The answer to this is "only take patients from places where they can legally get documents", not "stop asking for documents".

Luckily, this is not how liberal governments deal with foreigners whose governments are uncooperative. If you are a refugee from Iran, and the regime hates you and will not give you any ID documents, then a reasonable country would recognize your plight and try to work around it, not just ship you back to Iran because without ID you can not stay legally.

The Swiss people (or their representatives) have decided that humans in Switzerland should have a right to assisted suicide. Why should they deny this to foreigners just because their backwards government is uncooperative?

This is the same problem as I have with open borders proponents: If you want to have open borders, then make your case for it and get laws passed which say that we have open borders. But don't have laws which say that we don't have open borders, but then work to make it easy as possible to not follow the laws.

If you really want there to be no conditions for assisted suicide, then have policies (and laws if necessary) saying "there are no conditions for assisted suicide". But if you can't or won't do that, don't have policies that say that there are conditions, but then set things up so that they are trivial to work around.

Arguments like "what if we compare various possibilities a djinn might give you and what if we ask the 70 year old", etc. are arguments that there shouldn't be conditions, or at least not the conditions we have now.

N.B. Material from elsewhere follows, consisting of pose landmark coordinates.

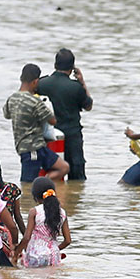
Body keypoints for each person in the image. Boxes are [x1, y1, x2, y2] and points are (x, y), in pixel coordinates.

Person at [3, 63, 69, 184]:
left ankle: (42, 184)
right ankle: (31, 196)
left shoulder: (12, 99)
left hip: (31, 147)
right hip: (32, 150)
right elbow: (52, 120)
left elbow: (6, 115)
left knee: (64, 167)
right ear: (35, 82)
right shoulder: (35, 102)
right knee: (27, 184)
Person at [38, 50, 93, 181]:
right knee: (77, 176)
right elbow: (89, 106)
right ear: (72, 67)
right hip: (72, 136)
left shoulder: (41, 84)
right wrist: (82, 82)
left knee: (48, 173)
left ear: (55, 64)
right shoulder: (75, 87)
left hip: (48, 136)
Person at [14, 176, 70, 268]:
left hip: (36, 255)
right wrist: (55, 249)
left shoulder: (35, 212)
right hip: (54, 255)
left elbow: (27, 237)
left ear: (35, 196)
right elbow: (67, 240)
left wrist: (16, 253)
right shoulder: (62, 212)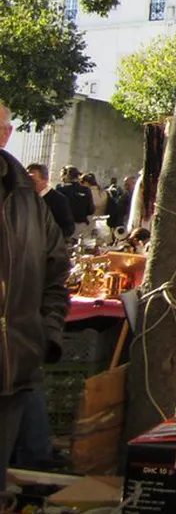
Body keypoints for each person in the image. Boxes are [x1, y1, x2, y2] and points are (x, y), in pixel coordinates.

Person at [0, 101, 70, 491]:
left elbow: (56, 274)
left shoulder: (28, 199)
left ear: (7, 134)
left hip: (13, 369)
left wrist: (45, 333)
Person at [27, 163, 75, 239]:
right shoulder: (26, 198)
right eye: (27, 181)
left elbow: (68, 228)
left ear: (45, 180)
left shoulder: (59, 200)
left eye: (34, 182)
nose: (29, 185)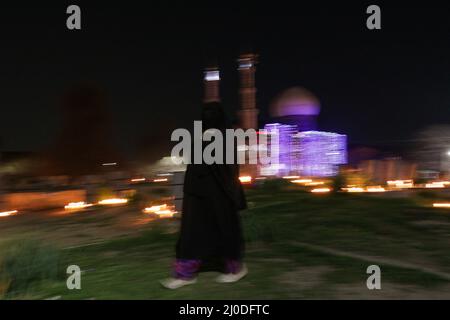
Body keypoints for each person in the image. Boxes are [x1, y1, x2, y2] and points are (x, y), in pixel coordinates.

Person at [161, 102, 247, 289]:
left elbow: (228, 169)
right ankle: (186, 274)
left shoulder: (226, 138)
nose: (209, 117)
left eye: (212, 114)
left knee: (223, 230)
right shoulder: (205, 137)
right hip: (198, 196)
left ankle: (234, 269)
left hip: (219, 195)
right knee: (192, 234)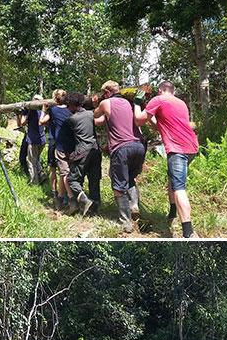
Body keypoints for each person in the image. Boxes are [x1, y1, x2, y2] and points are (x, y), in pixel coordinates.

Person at [133, 81, 200, 238]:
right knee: (172, 179)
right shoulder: (181, 103)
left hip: (177, 150)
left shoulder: (159, 99)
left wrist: (137, 104)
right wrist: (147, 109)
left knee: (179, 188)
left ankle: (188, 232)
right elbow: (160, 126)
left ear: (160, 90)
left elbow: (138, 121)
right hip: (191, 147)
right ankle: (172, 213)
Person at [93, 81, 147, 232]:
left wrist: (95, 103)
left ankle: (125, 222)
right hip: (139, 146)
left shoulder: (106, 102)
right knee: (129, 177)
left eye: (104, 93)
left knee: (118, 186)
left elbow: (96, 115)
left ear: (107, 92)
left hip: (122, 148)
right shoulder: (130, 103)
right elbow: (100, 122)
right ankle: (134, 205)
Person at [64, 92, 102, 216]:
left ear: (72, 105)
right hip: (96, 150)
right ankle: (94, 209)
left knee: (72, 179)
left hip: (82, 152)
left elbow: (68, 139)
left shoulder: (71, 119)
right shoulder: (91, 114)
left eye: (68, 105)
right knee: (94, 179)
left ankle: (84, 200)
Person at [40, 89, 73, 210]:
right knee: (65, 170)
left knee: (54, 169)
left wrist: (43, 111)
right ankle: (64, 196)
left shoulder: (53, 111)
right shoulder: (70, 111)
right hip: (68, 144)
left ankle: (57, 195)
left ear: (55, 99)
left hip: (55, 142)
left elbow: (41, 122)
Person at [17, 94, 47, 186]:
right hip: (42, 139)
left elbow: (21, 123)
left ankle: (34, 182)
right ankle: (41, 175)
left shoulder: (31, 111)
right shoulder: (43, 111)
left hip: (33, 139)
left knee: (31, 161)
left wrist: (20, 114)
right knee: (36, 158)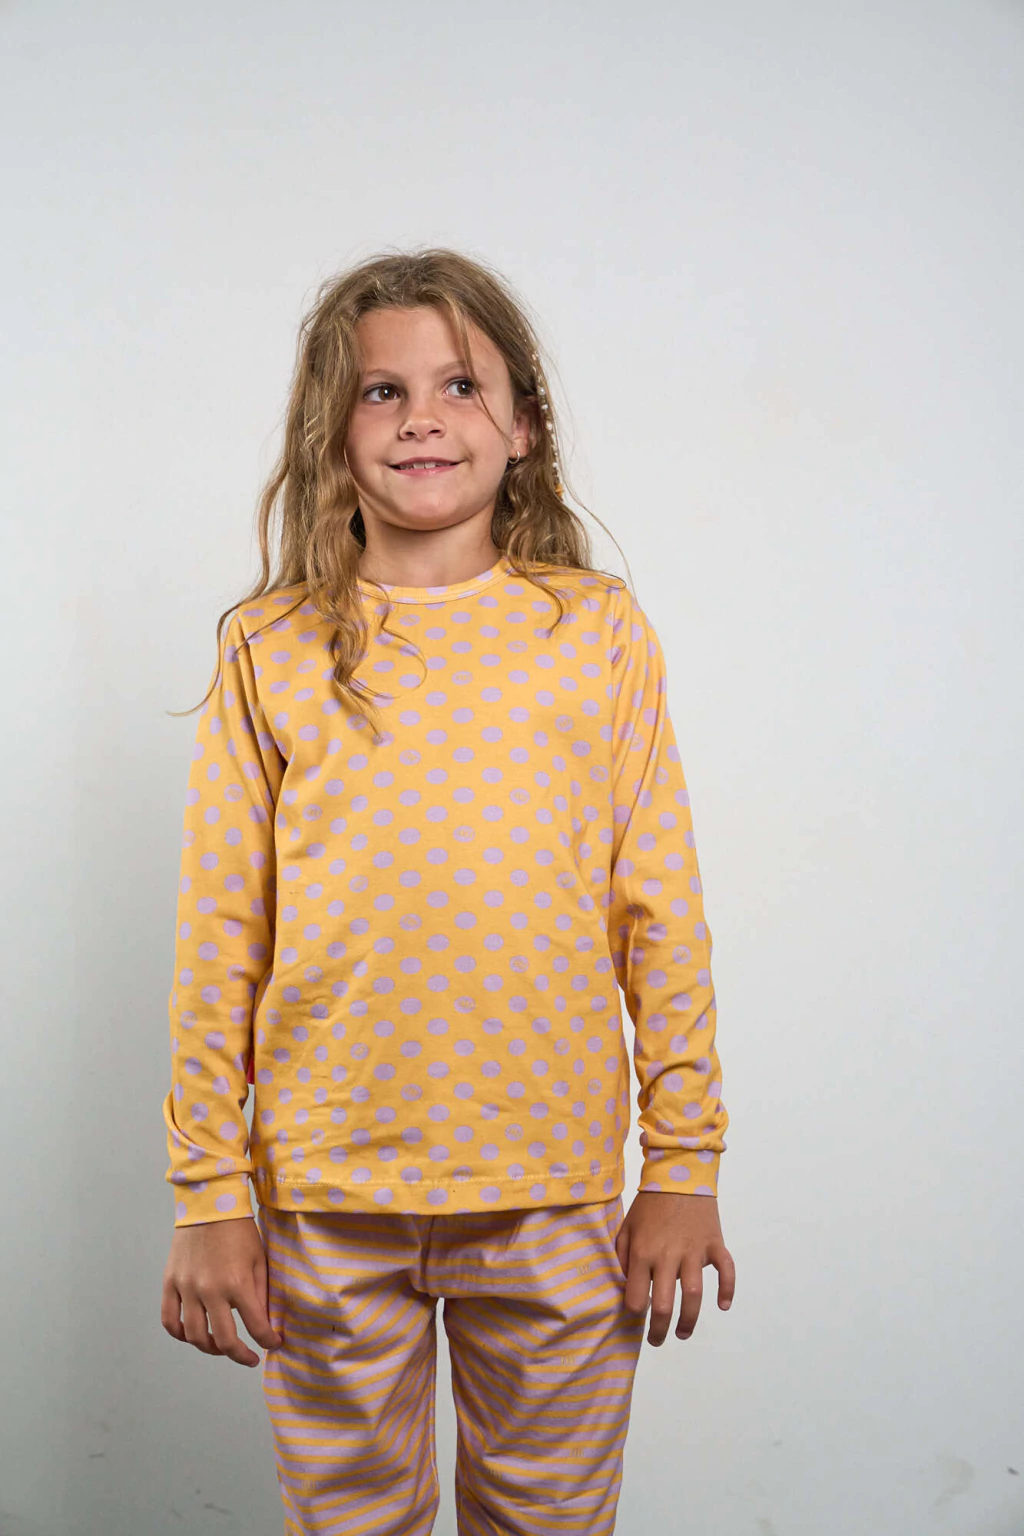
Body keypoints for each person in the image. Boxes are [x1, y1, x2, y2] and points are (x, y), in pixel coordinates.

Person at [159, 246, 734, 1536]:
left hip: (552, 1187)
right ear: (332, 431)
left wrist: (683, 1163)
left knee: (548, 1518)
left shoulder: (595, 633)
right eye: (383, 391)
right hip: (323, 1194)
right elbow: (219, 936)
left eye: (461, 384)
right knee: (350, 1520)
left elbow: (660, 911)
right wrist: (208, 1194)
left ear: (524, 426)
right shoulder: (270, 647)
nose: (422, 416)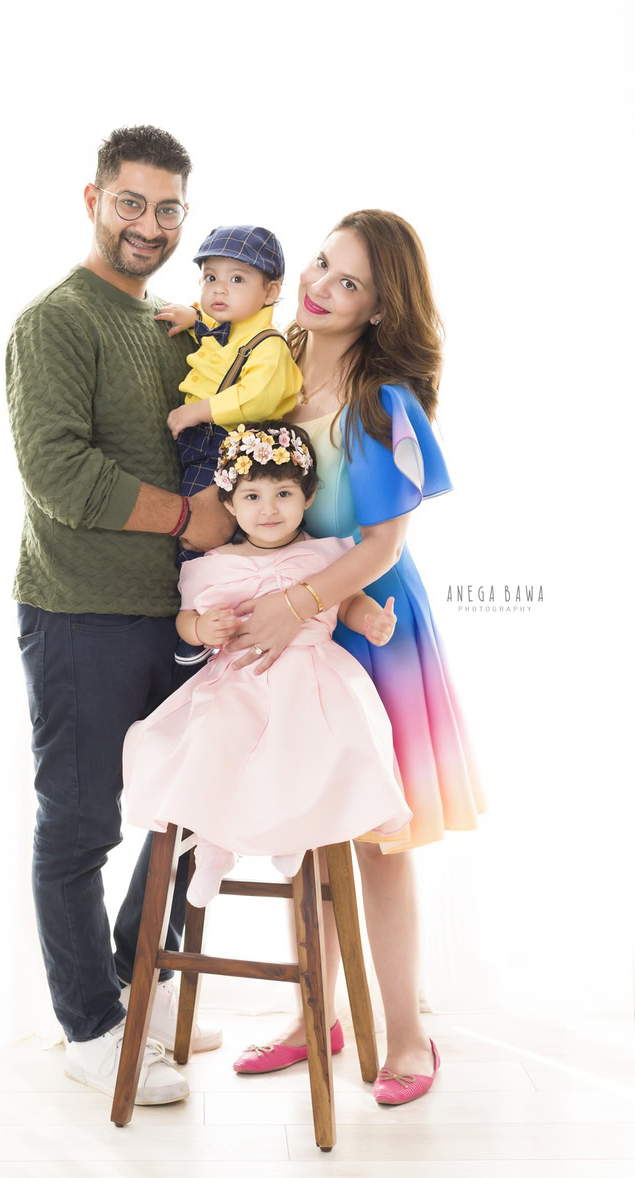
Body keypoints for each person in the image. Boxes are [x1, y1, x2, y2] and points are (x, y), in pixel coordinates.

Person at [226, 210, 486, 1106]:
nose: (320, 287)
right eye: (321, 265)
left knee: (379, 838)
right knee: (308, 832)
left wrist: (296, 602)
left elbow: (379, 544)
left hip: (367, 622)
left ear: (380, 309)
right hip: (301, 622)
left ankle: (408, 1033)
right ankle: (315, 1016)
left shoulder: (384, 403)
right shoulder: (281, 368)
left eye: (348, 282)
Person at [6, 125, 236, 1108]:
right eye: (131, 202)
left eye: (168, 207)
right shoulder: (54, 322)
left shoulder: (163, 327)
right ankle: (90, 1024)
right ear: (92, 200)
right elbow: (60, 472)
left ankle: (127, 984)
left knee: (190, 812)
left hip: (174, 616)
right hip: (80, 611)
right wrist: (190, 516)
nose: (149, 224)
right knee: (81, 823)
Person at [121, 421, 411, 908]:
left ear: (309, 496)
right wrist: (202, 629)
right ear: (231, 505)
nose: (269, 508)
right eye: (252, 497)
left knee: (311, 741)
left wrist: (369, 622)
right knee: (217, 740)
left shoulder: (324, 555)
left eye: (283, 493)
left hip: (311, 670)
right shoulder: (216, 562)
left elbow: (351, 598)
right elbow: (186, 619)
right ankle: (214, 849)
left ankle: (293, 834)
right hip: (240, 676)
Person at [155, 225, 303, 666]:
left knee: (200, 532)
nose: (220, 289)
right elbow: (216, 343)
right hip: (205, 443)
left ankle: (196, 625)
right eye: (210, 277)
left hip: (227, 445)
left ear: (271, 291)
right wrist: (194, 317)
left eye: (237, 279)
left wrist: (198, 411)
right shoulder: (226, 329)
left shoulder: (269, 344)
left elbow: (253, 395)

They are not good arguments for "we should have conditions but since conditions are bad let's make sure they don't work".

If you are a refugee from Iran, and the regime hates you and will not give you any ID documents, then a reasonable country would recognize your plight and try to work around it,

If you are a refugee from Iran, and Iran won't let you have documents, the other country should try to determine that you actually are a refugee and from Iran, even if it is not as easy to determine this as it would be if you had an ID. If the other country says "Iran doesn't give out IDs, so we'll just accept everyone who claims to be an Iranian refugee", that's a bad policy which is forseeably going to be abused. (In fact, similar policies are abused in real life by "refugees" that aren't really refugees.)

Also, it's a lot easier to revoke a bad refugee status (or a marriage, or your other examples) than to revoke a suicide.